Für erhebliche Unruhe sorgt zudem das Video eines Mannes, der tot im Waschraum einer Notaufnahme in einer Klinik in Neapel aufgefunden wurde. Unklar ist, ob der Mann dort bereits behandelt wurde oder auf einen Test gewartet hatte. Auf den Bildern ist zudem ein mit Krankenbetten überfüllter Flur zu sehen. Das Video hatte sich in sozialen Medien rasch verbreitet.

Menschen, die auf Parkplätzen behandelt werden

Die Verantwortlichen des betroffenen Krankenhauses sagten eine Untersuchung der Todesumstände zu. Der italienische Außenminister Luigi Di Maio sieht in dem "schockierenden Video" einen weiteren Beleg dafür, wie prekär die Situation rund um die italienische Hafenstadt inzwischen ist.

"In Neapel und in vielen Teilen Kampaniens ist die Situation außer Kontrolle", schrieb Luigi Di Maio am Mittwochabend auf Facebook. Es gebe Berichte über Menschen, die im Auto auf Parkplätzen behandelt würden. Andere müssten viel zu lange auf ihren Transport ins Krankenhaus warten.

Regionalminister Francesco Boccia bezeichnete die Videoaufnahmen als beschämend für alle Verantwortlichen. Zugleich wies er in einem TV-Interview im Sender La7 darauf hin, dass zu viele Menschen mit leichten Corona-Symptomen ins Krankenhaus kämen, statt sich zu Hause auszukurieren.

Auf Bildern aus Neapel ist zu sehen, wie Menschen in langen Autoschlangen vor einem Krankenhaus darauf warten, getestet oder behandelt zu werden. Manche Erkrankten seien noch in ihrem Auto mit Sauerstoff oder einer Infusion versorgt worden, berichtet die Nachrichtenagentur Reuters.

Kalabrien: 154 Intensivbetten für die gesamte Region

Während im Frühjahr hauptsächlich der Norden des Landes betroffen war, verzeichnet Italien während der aktuellen Welle in deutlich mehr Regionen einen besorgniserregenden Anstieg der Fallzahlen. Dazu zählen auch ärmere Gebiete im Süden des Landes, die über ein schlechteres Krankenhaussystem verfügen.

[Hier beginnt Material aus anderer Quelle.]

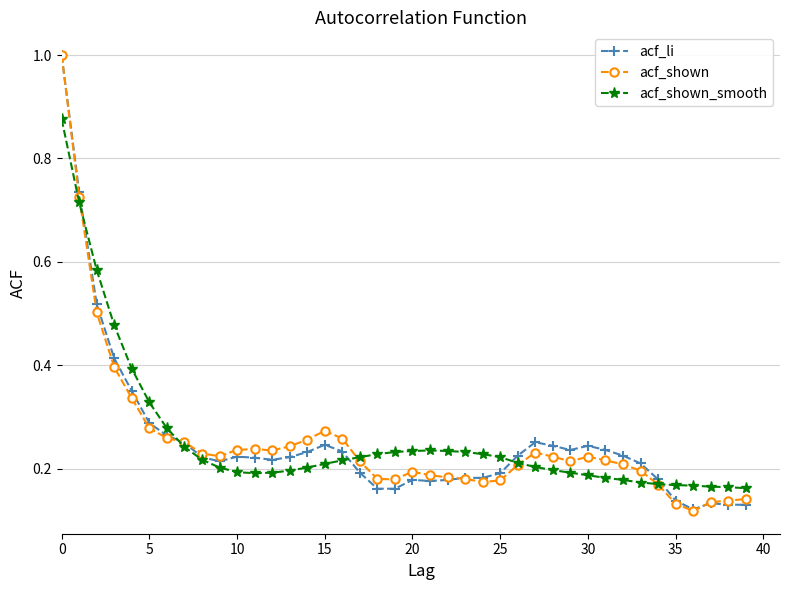

At how many categories does at least one series exceed 0?

40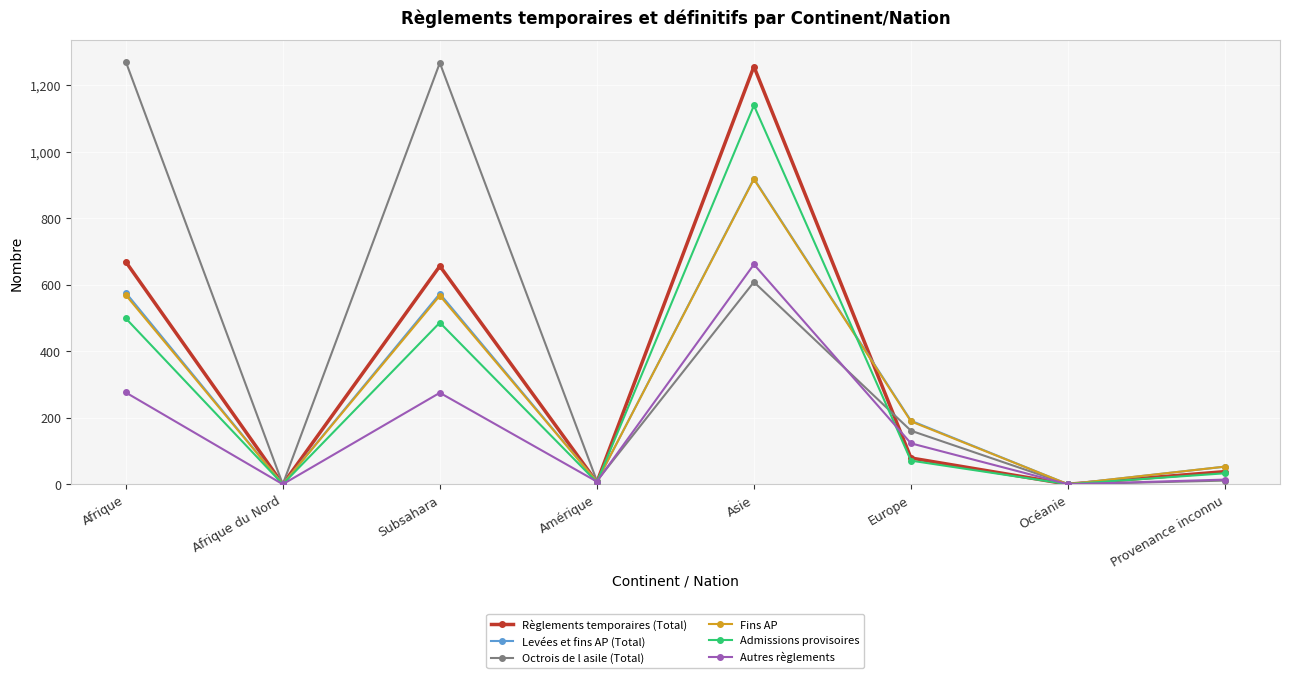

What is the label of the 4th point from the right?

Asie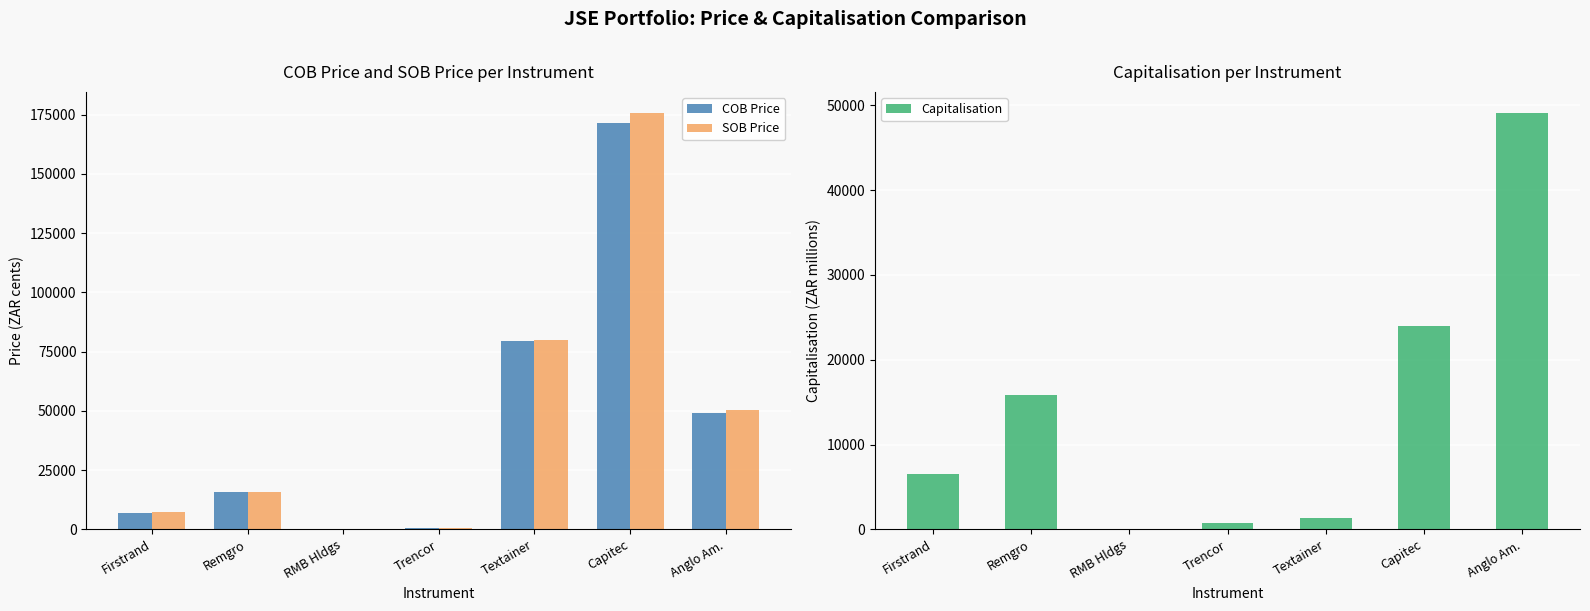

What is the value of the COB Price bar at the 4th from the left?

698.0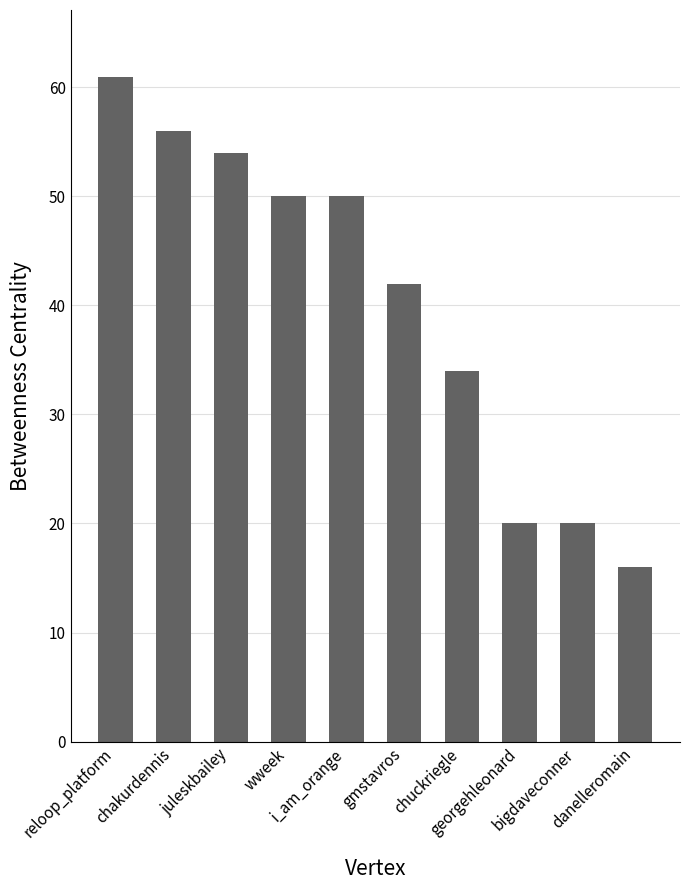

Reading left to right, transcribe all the data shown in this chart.

61	56	54	50	50	42	34	20	20	16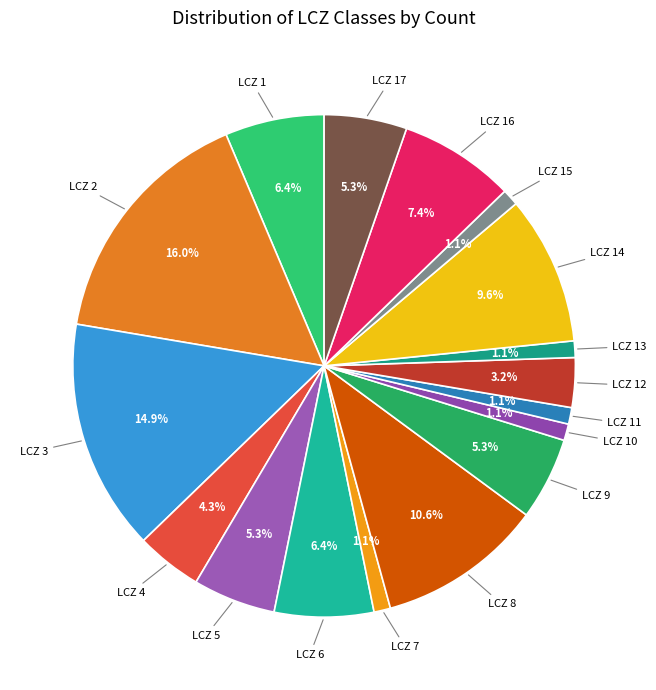

Is LCZ 4 the majority of the pie?

No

In ganz Kalabrien etwa standen Anfang des Jahres 146 Intensivbetten zur Verfügung. Trotz der Bedrohung durch das Coronavirus stieg ihre Anzahl bis Ende Oktober nur auf 154. Auf Sizilien warnte der Bürgermeister von Palermo vor dem Hintergrund steigender Infektionszahlen am Montag vor einem "unvermeidlichen Massaker".

Aufgrund der regional unterschiedlichen Gefährdung hatte die italienische Regierung das Land vor Kurzem in drei Risikozonen eingeteilt. Mehr als die Hälfte der 20 Regionen (vergleichbar mit unseren Bundesländern) wurde zu roten oder orangen Zonen erklärt. In den roten Zonen – darunter die Lombardei und das Piemont im Norden sowie Kalabrien im Süden – gelten Teil-Lockdowns mit Ausgangsbeschränkungen.

Die Großstadt Neapel und die umliegende Region Kampanien hingegen bewertete die Regierung auf Basis von 21 Indikatoren bisher nur als Zone mit mäßigem Risiko (gelb). Mehrere Politiker hatten das in den vergangenen Tagen scharf kritisiert und vor einem Kollaps der Krankenhäuser gewarnt. Es wurden Zweifel an der Glaubwürdigkeit der Zahlen aus der Region laut. Nach dem Schock-Video aus Neapel gab es Signale aus Rom, die Lage neu zu prüfen.